On_Time_Percentage<-(AirTidy$On_Time/(AirTidy$delayed+AirTidy$On_Time))
Delay_Percentage<-1-On_Time_Percentage
AirTidy<-cbind(AirTidy,On_Time_Percentage)
AirTidy<-cbind(AirTidy,Delay_Percentage)
AirTidy
## Airline city delayed On_Time On_Time_Percentage Delay_Percentage
## 1 Alaska Los.Angeles 62 497 0.8890877 0.11091234
## 2 Alaska Phoenix 12 221 0.9484979 0.05150215
## 3 Alaska San.Diego 20 212 0.9137931 0.08620690
## 4 Alaska San.Francisco 102 503 0.8314050 0.16859504
## 5 Alaska Seattle 305 1841 0.8578751 0.14212488
## 6 AM West Los.Angeles 117 694 0.8557337 0.14426634
## 7 AM West Phoenix 415 4840 0.9210276 0.07897241
## 8 AM West San.Diego 65 383 0.8549107 0.14508929
## 9 AM West San.Francisco 129 383 0.7480469 0.25195312
## 10 AM West Seattle 61 201 0.7671756 0.23282443
The assignment asked us to compare the delay and on time rates of both airlines. I created two arrays that give that information. The percentage of delayed flights plus the percentage of on time flights will equal 100%, so I used that to calculate delay percentages.
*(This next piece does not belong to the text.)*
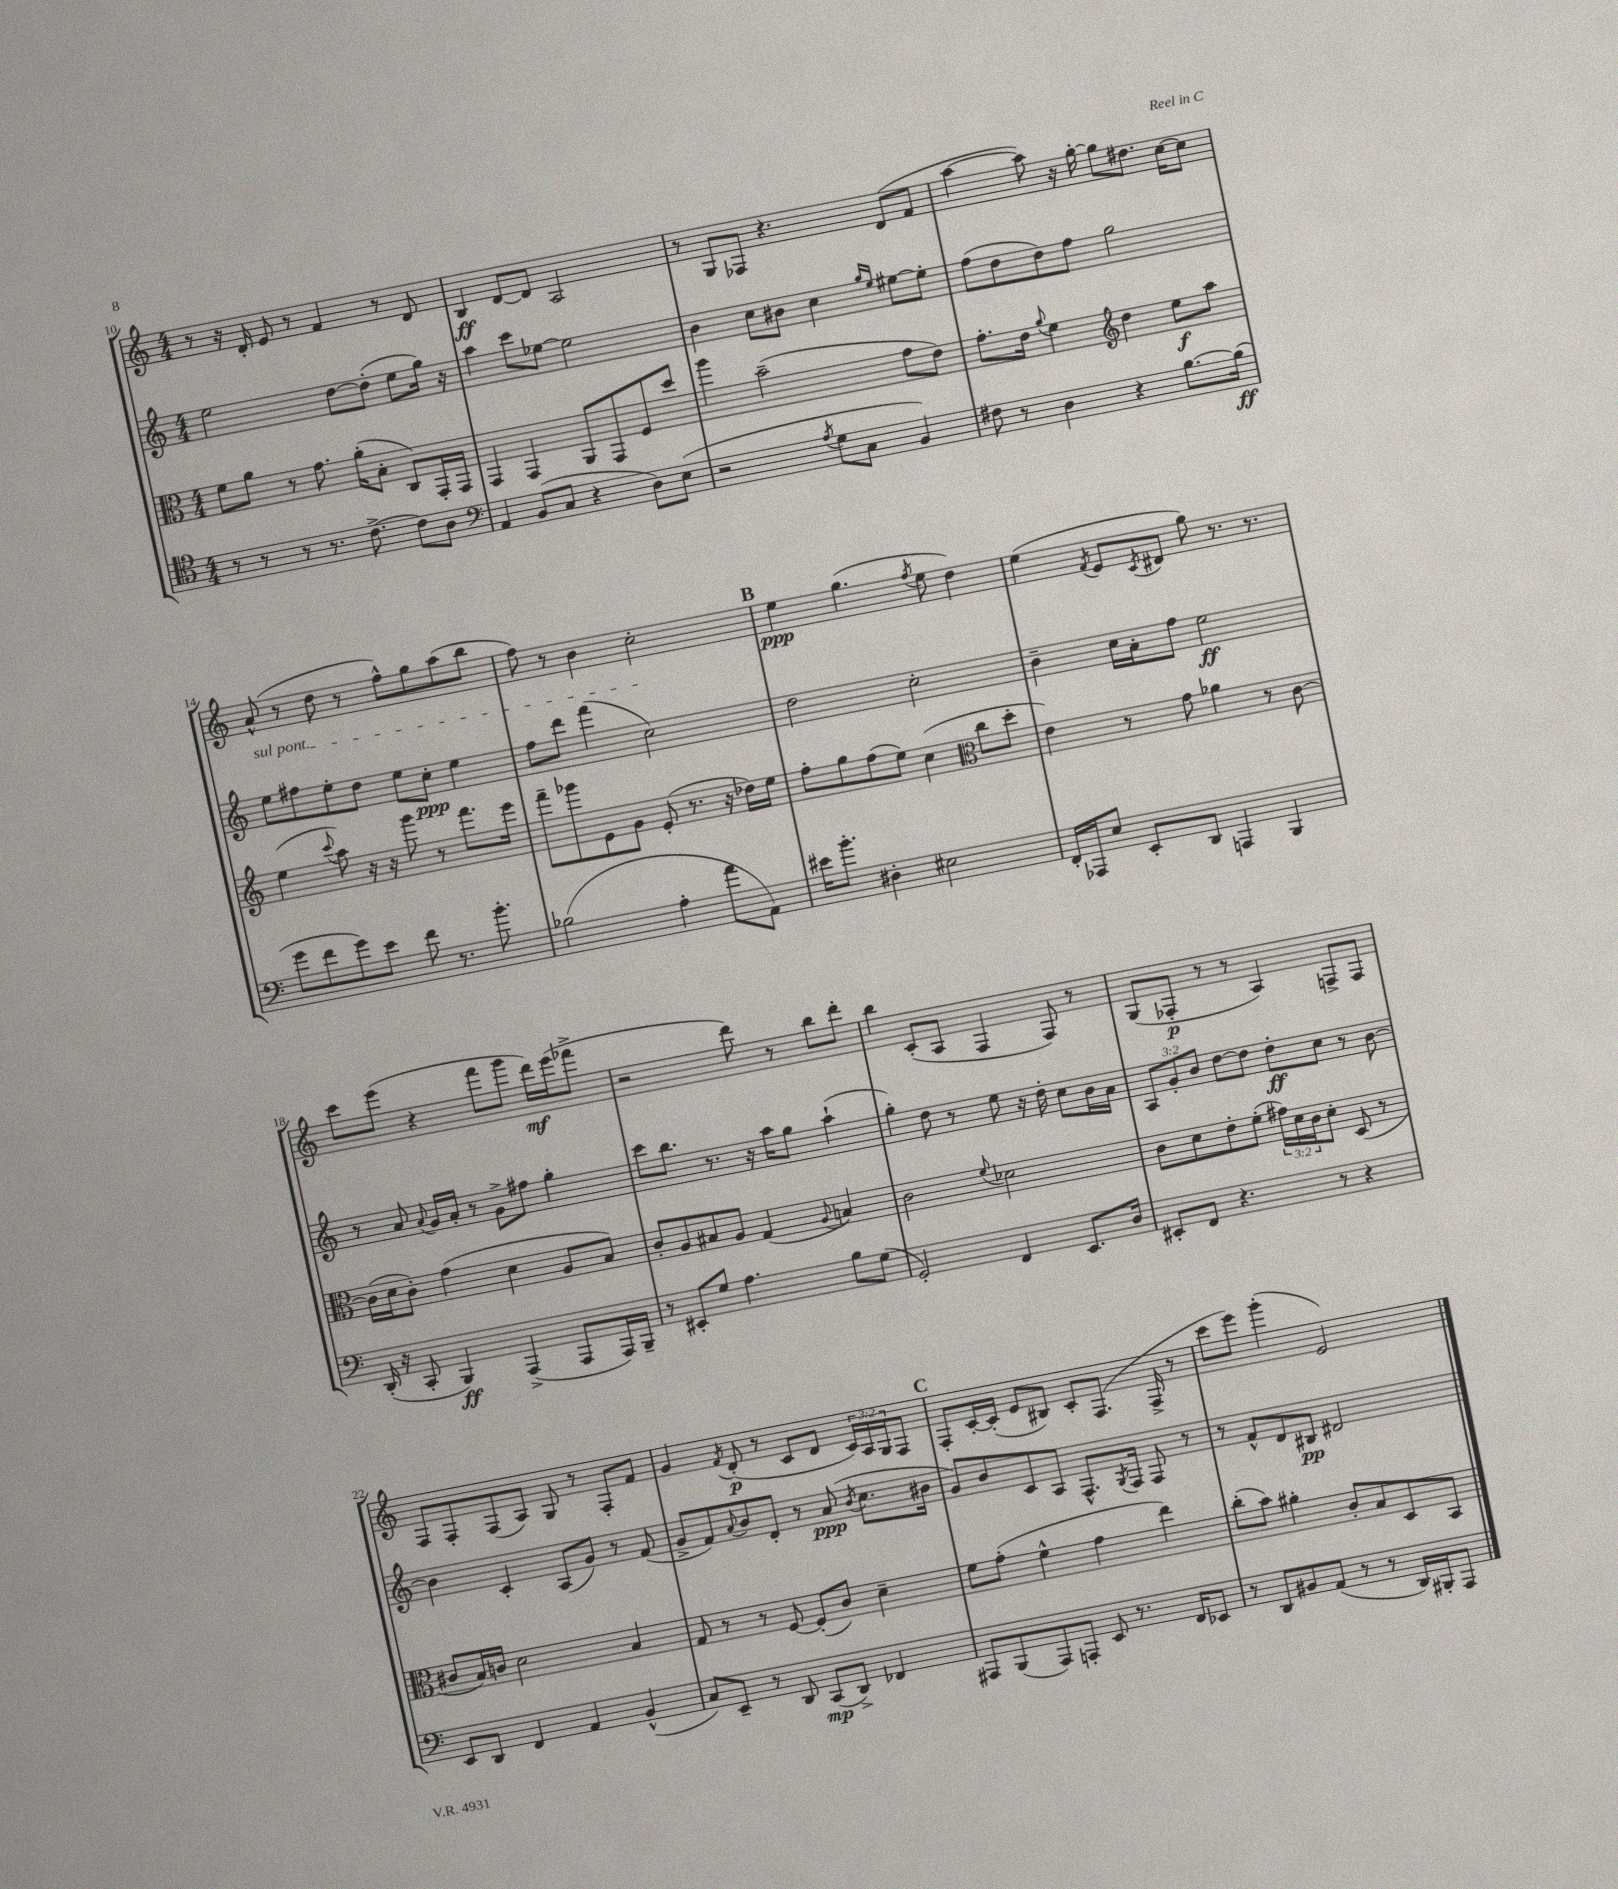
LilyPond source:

TotalOnTime<-with(AirTidy, tapply(On_Time,Airline,sum)) #creating totals of on time and delayed for each airline to compare them
TotalDelayed<-with(AirTidy, tapply(delayed,Airline,sum))
OverallOTPercent<-TotalOnTime/(TotalDelayed+TotalOnTime)
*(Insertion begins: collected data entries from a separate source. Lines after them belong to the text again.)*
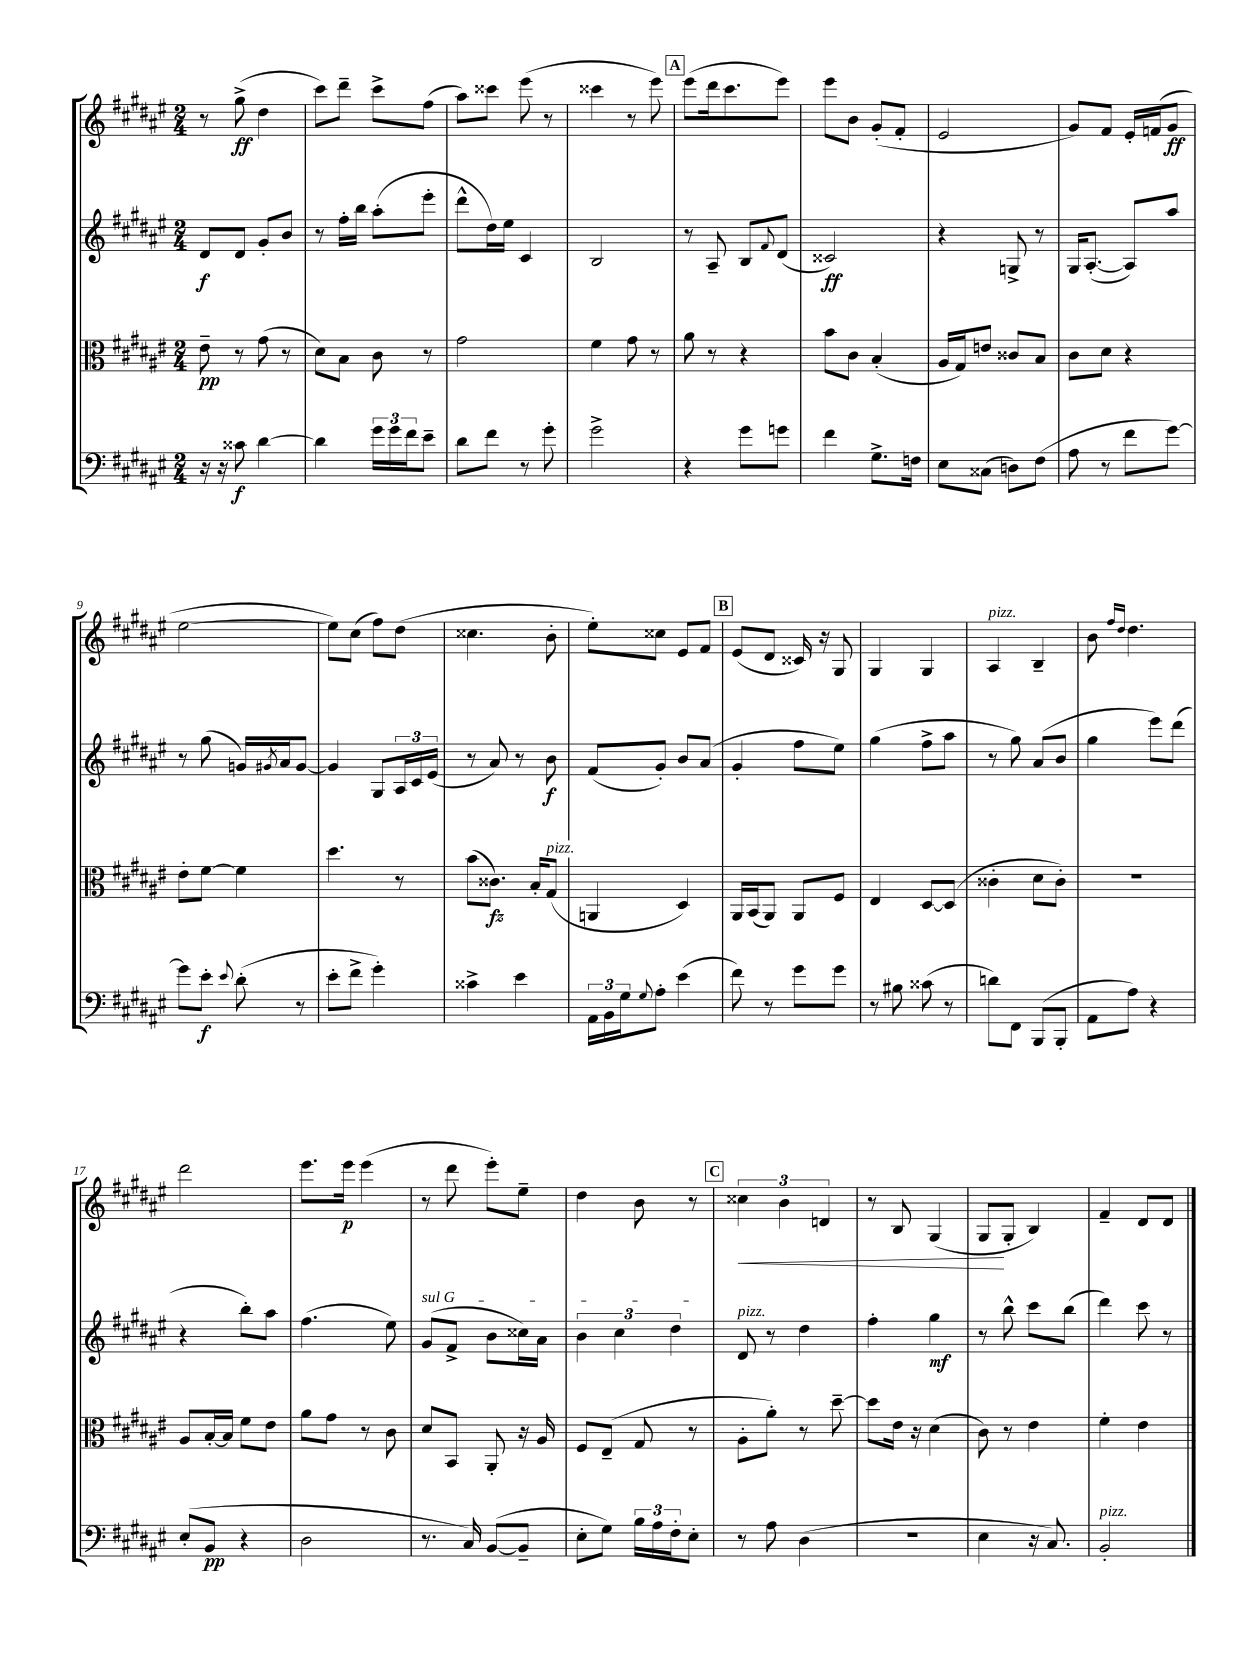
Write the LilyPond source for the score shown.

<<
\new StaffGroup <<
\new Staff = "s0" {
    \clef treble \key fis \major \numericTimeSignature \time 2/4
    r8 gis''8->\ff( dis''4 |
    cis'''8) dis'''8-- cis'''8-> fis''8( |
    ais''8) cisis'''8 eis'''8( r8 |
    cisis'''4 r8 eis'''8) |
    \mark \markup { \box "A" } eis'''8( dis'''16 cis'''8. eis'''8) |
    eis'''8 b'8 gis'8-.( fis'8-. |
    eis'2 |
    gis'8) fis'8 eis'16-. f'16( gis'8\ff |
    eis''2~ |
    eis''8) cis''8( fis''8) dis''8( |
    cisis''4. b'8-. |
    eis''8-.) cisis''8 eis'8 fis'8 |
    \mark \markup { \box "B" } eis'8( dis'8 cisis'16) r16 gis8 |
    gis4 gis4 |
    ais4^\markup { \italic "pizz." } b4-- |
    b'8 \grace { fis''16 dis''16 } dis''4. |
    dis'''2 |
    eis'''8. eis'''16\p eis'''4( |
    r8 dis'''8 eis'''8-.) eis''8-- |
    dis''4 b'8 r8 |
    \mark \markup { \box "C" } \tuplet 3/2 { cisis''4\< b'4 d'4 } |
    r8 b8 gis4( |
    gis8\! gis8-. b4) |
    fis'4-- dis'8 dis'8 \bar "|." |
}
\new Staff = "s1" {
    \clef treble \key fis \major \numericTimeSignature \time 2/4
    dis'8\f dis'8 gis'8-. b'8 |
    r8 fis''16-. b''16 ais''8-.( eis'''8-. |
    dis'''8-^ dis''16) eis''16 cis'4 |
    b2 |
    \mark \markup { \box "A" } r8 ais8-- b8 \appoggiatura { fis'8 } dis'8( |
    cisis'2\ff) |
    r4 g8-> r8 |
    gis16 ais8.~-.( ais8) ais''8 |
    r8 gis''8( g'16) \acciaccatura { gis'8 } ais'16 gis'8~ |
    gis'4 gis8 \tuplet 3/2 { ais16 cis'16 eis'16( } |
    r8 ais'8) r8 b'8\f |
    fis'8( gis'8-.) b'8 ais'8( |
    \mark \markup { \box "B" } gis'4-. fis''8 eis''8) |
    gis''4( fis''8-> ais''8 |
    r8 gis''8) ais'8( b'8 |
    gis''4 eis'''8) dis'''8( |
    r4 b''8-.) ais''8 |
    fis''4.( eis''8) |
    \once \override TextSpanner.bound-details.left.text = \markup { \italic "sul G" } gis'8\startTextSpan( fis'8-> b'8 cisis''16) ais'16 |
    \tuplet 3/2 { b'4 cis''4 dis''4\stopTextSpan } |
    \mark \markup { \box "C" } dis'8^\markup { \italic "pizz." } r8 dis''4 |
    fis''4-. gis''4\mf |
    r8 b''8-^ cis'''8 b''8( |
    dis'''4) cis'''8 r8 \bar "|." |
}
\new Staff = "s2" {
    \clef alto \key fis \major \numericTimeSignature \time 2/4
    eis'8--\pp r8 gis'8( r8 |
    dis'8) b8 cis'8 r8 |
    gis'2 |
    fis'4 gis'8 r8 |
    \mark \markup { \box "A" } ais'8 r8 r4 |
    b'8 cis'8 b4-.( |
    ais16 gis16) e'8 cisis'8 b8 |
    cis'8 dis'8 r4 |
    eis'8-. fis'8~ fis'4 |
    dis''4. r8 |
    b'8( cisis'8.\fz) b16-. gis8^\markup { \italic "pizz." }( |
    a,4 dis4) |
    \mark \markup { \box "B" } ais,16 b,16( ais,8) ais,8 fis8 |
    eis4 dis8~ dis8( |
    cisis'4-. dis'8 cisis'8-.) |
    R2 |
    ais8 b16~-. b16 fis'8 eis'8 |
    ais'8 gis'8 r8 cis'8 |
    dis'8 b,8 ais,8-. r16 ais16 |
    fis8 eis8--( gis8 r8 |
    \mark \markup { \box "C" } ais8-. ais'8-.) r8 dis''8~-- |
    dis''8 eis'16 r16 dis'4( |
    cis'8) r8 eis'4 |
    fis'4-. eis'4 \bar "|." |
}
\new Staff = "s3" {
    \clef bass \key fis \major \numericTimeSignature \time 2/4
    r16 r16 cisis'8\f dis'4~ |
    dis'4 \tuplet 3/2 { gis'16 gis'16 fis'16 } eis'8-- |
    dis'8 fis'8 r8 gis'8-. |
    gis'2-> |
    \mark \markup { \box "A" } r4 gis'8 g'8 |
    fis'4 gis8.-> f16 |
    eis8 cisis8( d8) fis8( |
    ais8 r8 fis'8 gis'8~) |
    gis'8 eis'8-.\f \appoggiatura { eis'8 } dis'8-.( r8 |
    eis'8-. fis'8-> gis'4-.) |
    cisis'4-> eis'4 |
    \tuplet 3/2 { ais,16 b,16 gis16 } \appoggiatura { gis8 } ais8-. eis'4( |
    \mark \markup { \box "B" } fis'8) r8 gis'8 gis'8 |
    r8 bis8 cisis'8( r8 |
    d'8) fis,8 b,,8( b,,8-. |
    ais,8 ais8) r4 |
    eis8-.( b,8\pp r4 |
    dis2 |
    r8. cis16) b,8~( b,8-- |
    eis8-. gis8) \tuplet 3/2 { b16 ais16 fis16-. } eis8-. |
    \mark \markup { \box "C" } r8 ais8 dis4( |
    R2 |
    eis4 r16 cis8.) |
    b,2-.^\markup { \italic "pizz." } \bar "|." |
}
>>
>>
OverallDPercent<-1-OverallOTPercent
OverallOTPercent
## Alaska AM West
## 0.8672848 0.8920143
OverallDPercent
## Alaska AM West
## 0.1327152 0.1079857
The data here is quite interesting, as we have a case of Simpson’s Paradox. For each location, Alaska has a lower delay percentage. However, overall, AM West has a lower delay percentage. The reasoning for this can be seen when we look at the city based delay percentages.
CitiesOnTime<-with(AirTidy, tapply(On_Time,city,sum)) #creating totals for cities instead of airlines
CitiesDelayed<-with(AirTidy, tapply(delayed,city,sum))
CitiesOTPercent<-CitiesOnTime/(CitiesDelayed+CitiesOnTime)
CitiesOTPercent
## Los.Angeles Phoenix San.Diego San.Francisco Seattle
## 0.8693431 0.9221939 0.8750000 0.7931961 0.8480066
CitiesDPercent<-1-CitiesOTPercent
CitiesDPercent
## Los.Angeles Phoenix San.Diego San.Francisco Seattle
## 0.13065693 0.07780612 0.12500000 0.20680394 0.15199336
Phoenix has a fantastically low delay percentage, while San Francisco and Seattle have much higher delay percentages. AM West flies a more planes out of Phoenix than all of Alaska’s locations combined. Alaska’s main hub is Seattle, which has only a marginally better on time percentage than San Francisco. Despite AM West having a lower overall delay percentage, the data indicates that a flier is better off taking Alaska over AM West.